“I’d never thought to set tooth in a biscuit again when that smash came last night,” said Bompard addressing no one in particular.
“I wasn’t thinking of biscuits,” said La Touche, “I was bowled over in the alley-way. You see, I was running, so it took me harder. What set me running I don’t know, my legs took care of themselves—I was just leaning like this, see, on the look out and between two blinks there was the hooker crossing our course or making that way. She’ll clear us, maybe, said I to myself, then the engines went full speed and I knew we were done. Then I cleared aft, running, with no thought in my mind but to get out of the way, dark, too, but I didn’t barge against nothing, till the smash came, and I went truck over keel in the alley-way.”
“I was coming up the cabin stairs,” said Cléo, “and something seemed to knock me down. Then when I got on deck the light was put on and I saw a great ship on the right hand side; she seemed sinking, but I read her name, she was quite close.

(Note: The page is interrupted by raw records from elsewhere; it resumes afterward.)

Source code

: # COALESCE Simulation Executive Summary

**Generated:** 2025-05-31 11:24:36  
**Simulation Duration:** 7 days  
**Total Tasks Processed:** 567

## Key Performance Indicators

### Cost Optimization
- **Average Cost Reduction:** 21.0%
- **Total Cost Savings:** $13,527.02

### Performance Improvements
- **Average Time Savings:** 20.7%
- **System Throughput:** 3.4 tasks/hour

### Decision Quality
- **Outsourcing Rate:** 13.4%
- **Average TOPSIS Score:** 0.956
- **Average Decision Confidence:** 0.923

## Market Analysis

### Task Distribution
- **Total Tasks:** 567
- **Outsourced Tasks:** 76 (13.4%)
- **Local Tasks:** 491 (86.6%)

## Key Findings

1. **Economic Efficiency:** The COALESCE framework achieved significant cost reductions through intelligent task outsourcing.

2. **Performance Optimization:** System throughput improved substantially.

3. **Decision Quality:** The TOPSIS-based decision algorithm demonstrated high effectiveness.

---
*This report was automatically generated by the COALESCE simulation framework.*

Then the light went out and someone caught me and threw me—I don’t know where, but it must have been into this boat.”
“That was it,” said Bompard, talking and eating at the same time, “us two was in the boat.”
“I thought it was Larsen,” cut in La Touche. “Larsen helped me to get the canvas off her, that was when the electric was on—what became of Larsen?”
“Lord knows,” said Bompard. “I scrambled into her just as the light was shut off, then the chaps on deck chucked the lady in. Next thing we were fending her off from the ship. I was shouting to the chaps on deck to jump and we’d pick them up, we’d got the oars out then. I tell you I was fuddled up for I’d got it in my head that the hooker was to port of us though I’d seen her with my own eyes to starboard. I was thinking we’d be taken down with the suck of her and I was bent on getting ahead of her.”
“I didn’t hear you shouting to the fellows on deck,” said La Touche, “but I heard you shouting to me to row. Then when we’d got her away a bit the Gaston blew up.”
“Blew up,” said the girl.
“The boilers,” said Bompard, “they lifted the decks off her. She must have gone like a stone.”
“So you think no one at all escaped but us?”